This project provides the necessary tools to serve a Docker registry on a home network.
Note:
The documentation assumes that the registry will be deployed on the local network at
docker.registry.local
.Substitute this for your local ip address or hostname.
This project provides a single service to serve a Docker registry on a home network. The registry is served over HTTP and is not secured and is not intended to be accessed over WAN connection.
The intended purposes for this service are:
- Keep local copies of images to reduce bandwidth and speed up deployments.
- Store images that you want to keep private, without using a third party service like Dockerhub, ECR, etc.
- Serve images to other hosts on your network.
Copy .example.env
to .env
:
cp -n .example.env .env
Edit .env
to set the desired values.
Serve the registry with:
docker-compose up -d
You should now be able to pull an image from Dockerhub via the registry:
docker pull docker.registry.local:5000/alpine:latest
A service template is provided that you can install on a server. This will define a service named docker-registry
that will start automatically when the system boots:
./bin/install-docker-registry-service.sh
Start, stop, reload and service status can be managed with:
sudo systemctl start docker-registry
sudo systemctl stop docker-registry
sudo systemctl reload docker-registry
sudo systemctl status docker-registry
Once you have configured a local registry, you can configure other Docker hosts on your network to use it as a mirror.
Edit /etc/docker/daemon.json
to use the local registry as a mirror:
{
"registry-mirrors": ["http://docker.registry.local:5000"]
}
Note for Docker Desktop Mac Users
You should configure this via the Dashboard app.
Go to
Preferences
->Docker Engine
and add theregistry-mirrors
to the daemon configuration, and then restart Docker Desktop.
You can verify this is working by monitoring the registry service:
# On registry host
cd /path/to/this/project
docker compose logs -f registry
Then attempt to pull an image on the client host you've configured:
# On client host
docker pull alpine:latest
You should see some log entries appear on the registry host.

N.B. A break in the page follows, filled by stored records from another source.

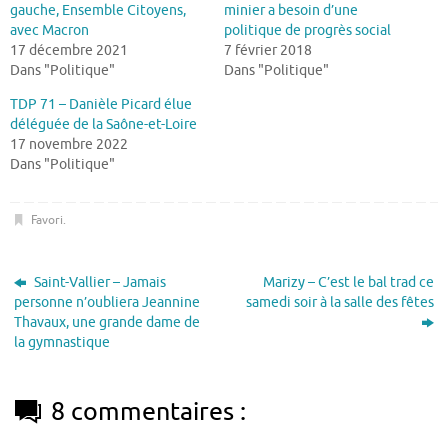
gauche, Ensemble Citoyens,
minier a besoin d’une
avec Macron
politique de progrès social
17 décembre 2021
7 février 2018
Dans "Politique"
Dans "Politique"
TDP 71 – Danièle Picard élue
déléguée de la Saône-et-Loire
17 novembre 2022
Dans "Politique"
Favori
.
Saint-Vallier – Jamais
Marizy – C’est le bal trad ce
personne n’oubliera Jeannine
samedi soir à la salle des fêtes
Thavaux, une grande dame de
la gymnastique
8 commentaires :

I've reviewed Portus and Harbor. Portus is no longer maintained, and Harbor seems overly complicated. If this project were intended for a large audience, it might make sense to implement these. However, for a small home network, I think this project is sufficient.
However, there are some features that could be useful:
- Define a cleanup command to run periodically and remove old / unused images.
- Define a command that backs up registry data to a remote location.
- Provide a simple gui to list available images:
- Mirrored from Dockerhub
- Uploaded to the local registry
Refer to the HTTP API V2 documentation.
You can also refer to docs/registry-api.json
which contains a list of titles and requests extracted from the documentation above.